29 May 2017 – The problem with the status of Jammu and Kashmir and the feelings of its people towards India is an old one although the situation has become worse in recent times.
It started in 1948 after India was divided into two independent states of India and Pakistan and after the more than 530 states were asked to go to either the new nation of Pakistan or to join India.
The maharajah of Jammu and Kashmir (J K) was a Hindu but the majority population of the state was Muslim. He however decided to accede to India. The Muslim people of JK did not like this decision and with the help of some military forces in Pakistan tried to have this decision reversed. These forces were able to capture a part of the state of JK and add it to the territory of Pakistan. This part is called Azad (free) Kashmir by Pakistan and POK (Pakistan occupied Kashmir) by the Indian government.
The conflict and violence in the state started from this point. It may be mentioned that JK consists of three geographic and cultural parts — Kashmir (or the Valley) which is largely Muslim, Jammu which is largely Hindu and the small region of Ladakh with its small population that is overwhelmingly Buddhist.
Till about two decades back, the culture and ways of life in JK were largely cosmopolitan and peaceful but then the Hindu Pandits who had been living in Kashmir for centuries were forced out of the Kashmir valley by Muslim radical elements . With their forced departure the culture and ethos of the valley began to change — it became more Islamised and radicalised.

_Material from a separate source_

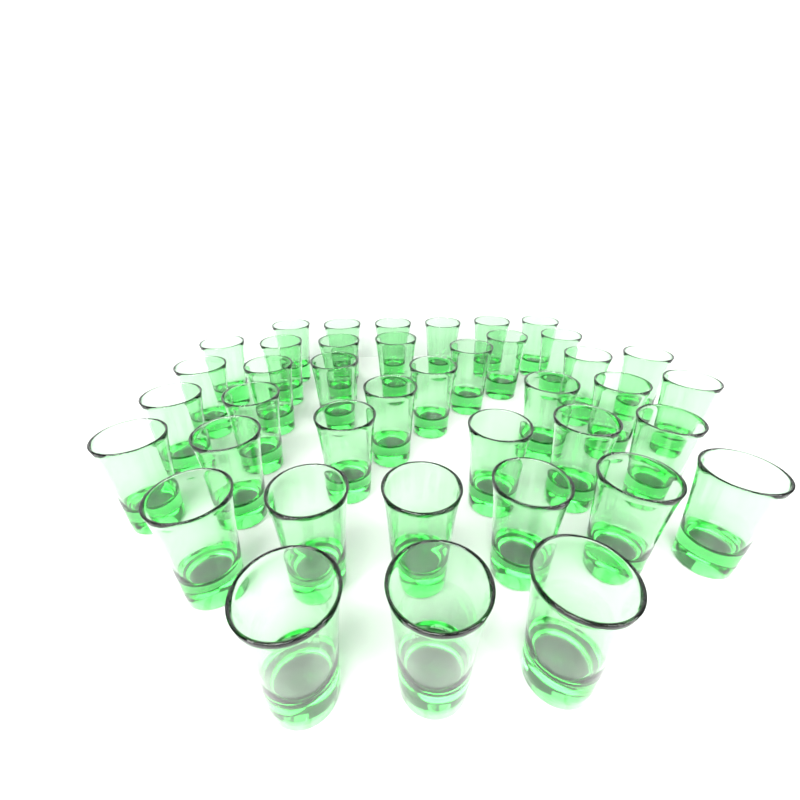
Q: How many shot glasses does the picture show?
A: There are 40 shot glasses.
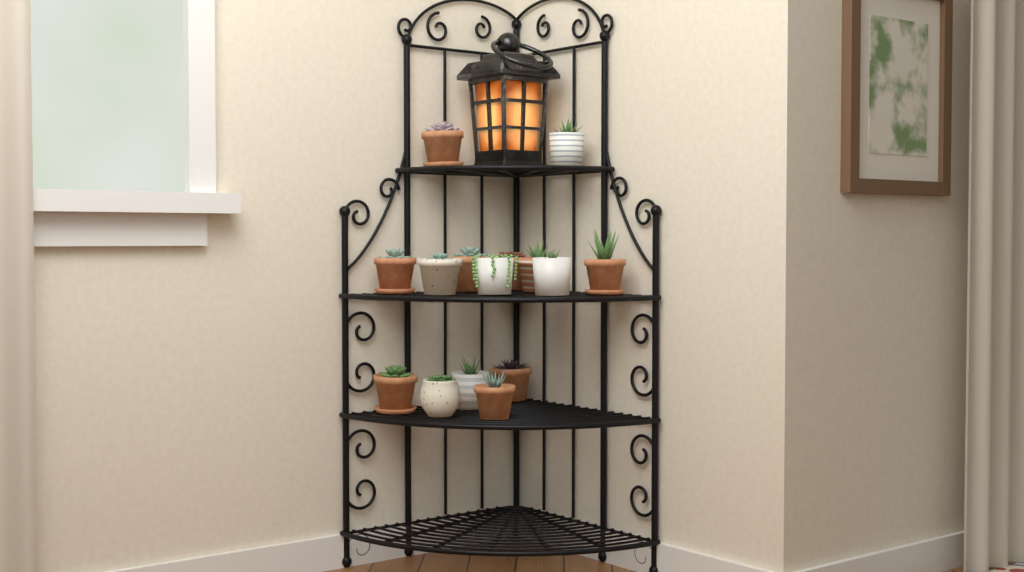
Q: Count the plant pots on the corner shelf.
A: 15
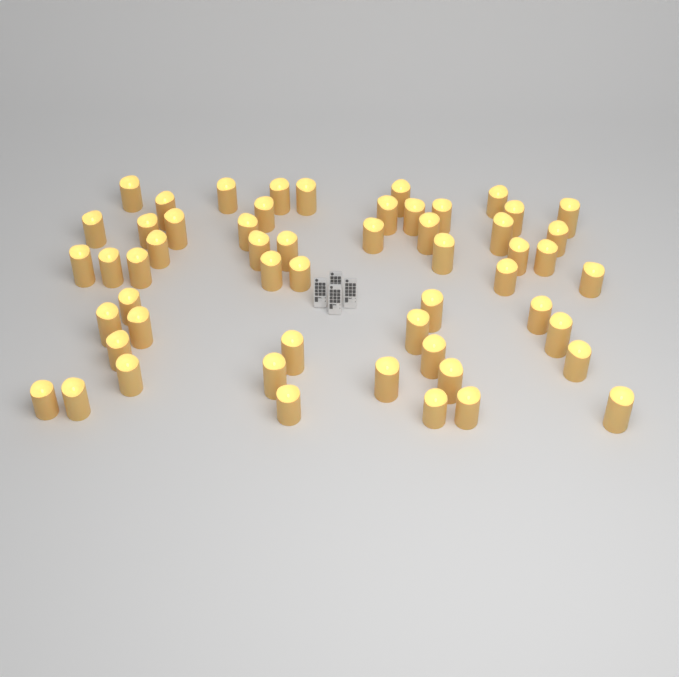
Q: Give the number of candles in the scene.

Some Muslim politicians finding a suitable opportunity began to talk of ‘Azaadi ‘ or freedom. These few persons who get all the benefits personally are now called ‘Separatists’. What this concept of Azaadi actually meant was never made clear.
This situation has been exploited by elements in the neighbouring Pakistan especially in POK to fish in troubled waters and to help the demand of Azaadi made by some radicalised politicians. They have been sending money and military help so that this part may secede from India and become a part of POK and Pakistan.

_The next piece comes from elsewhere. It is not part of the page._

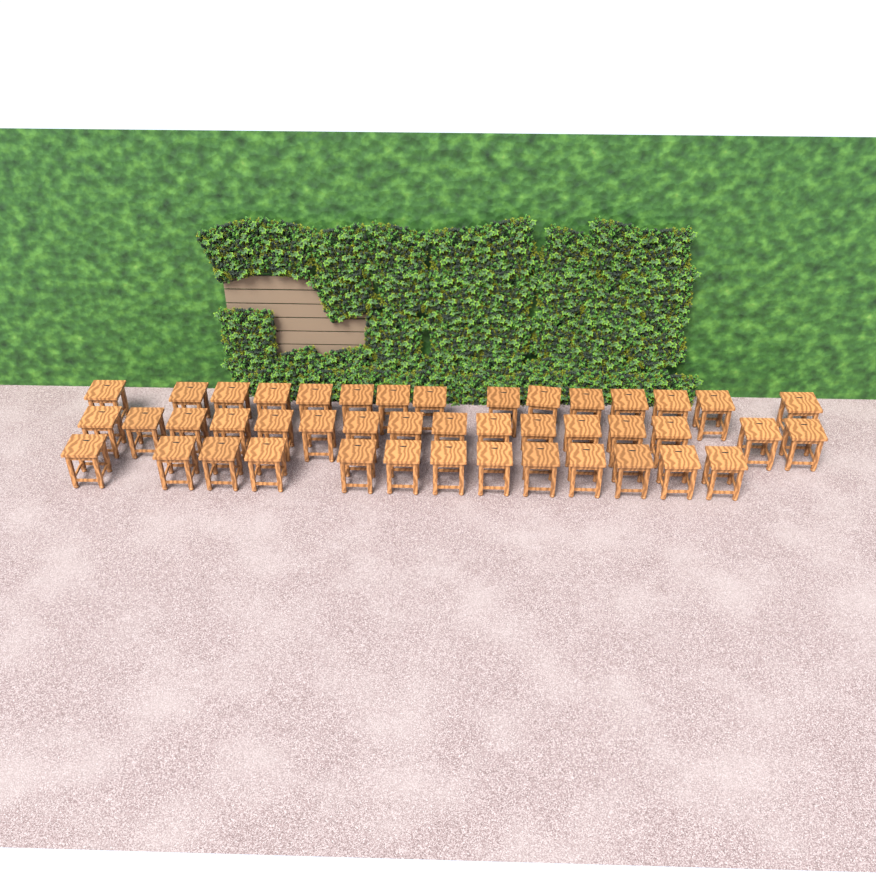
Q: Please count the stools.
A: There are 44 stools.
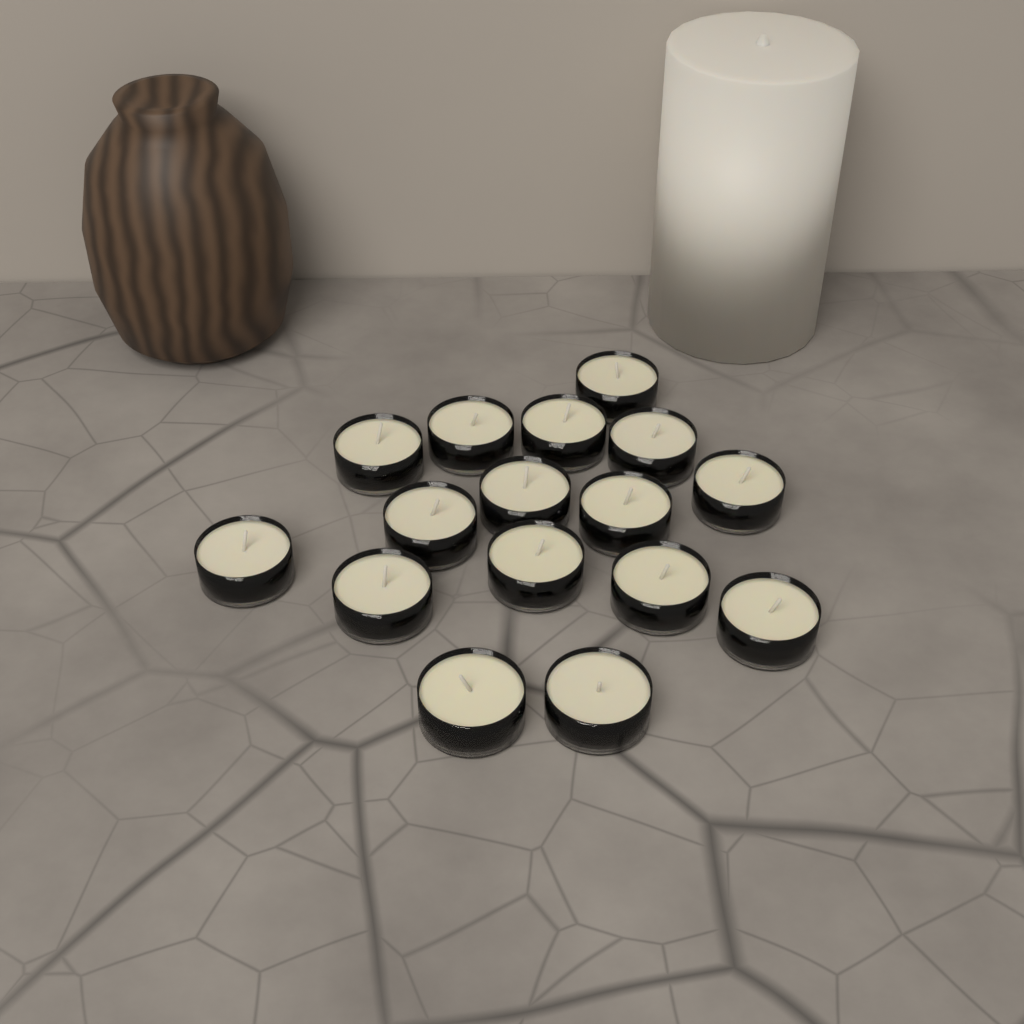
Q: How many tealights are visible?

With the rise of ISIS that is spreading its wings all over the world especially in Syria, Iraq and Nigeria, Afghanistan and Pakistan etc, the situation in JK has become very tense and violent. Many youngsters have become radicalised and openly display flags of not only Pakistan but also of ISIS in Kashmir and fight pitched battles with Indian security forces and throw stones. Large number of civilians and army men are being killed and there is an acute feeling of suspicion and tragedy.
There is also another side of the situation. Elections to the state are being regularly held that are largely peaceful and JK is now governed by a combination of two distinct political parties.
Whenever there is recruitment for police or any government jobs, hundreds of young men and some women apply for different positions showing that most people want peace and stability in their lives.
However some disgruntled elements do not want to have peaceful conditions in Kashmir ; if that happened their raison d’être would end. So these elements aided by separatists from across the international border and the newly formed ISIS sleeper cells continue to sow the seeds of Azaadi and a Muslim caliphate.
The situation is bad but not impossible for peace and tranquility to prevail. The meaning of Azaadi is vague and unrealistic for geographic and economic reasons. Sandwiched as the Valley is between two hostile neighbours, it cannot survive on its own. It has almost no industry and limited agriculture and its source of income is mainly tourism and horticulture. There are large number of apple and other fruit farms. From the tourist point of view, Kashmir and Ladakh have some incredibly beautiful sites. No wonder Kashmir is called a paradise on Earth.
We all hope that the radicalised elements are isolated and this tourist paradise becomes a stable and peaceful region for all people — Muslim, Hindu and Buddhist and peace and goodwill may prevail between India and Pakistan.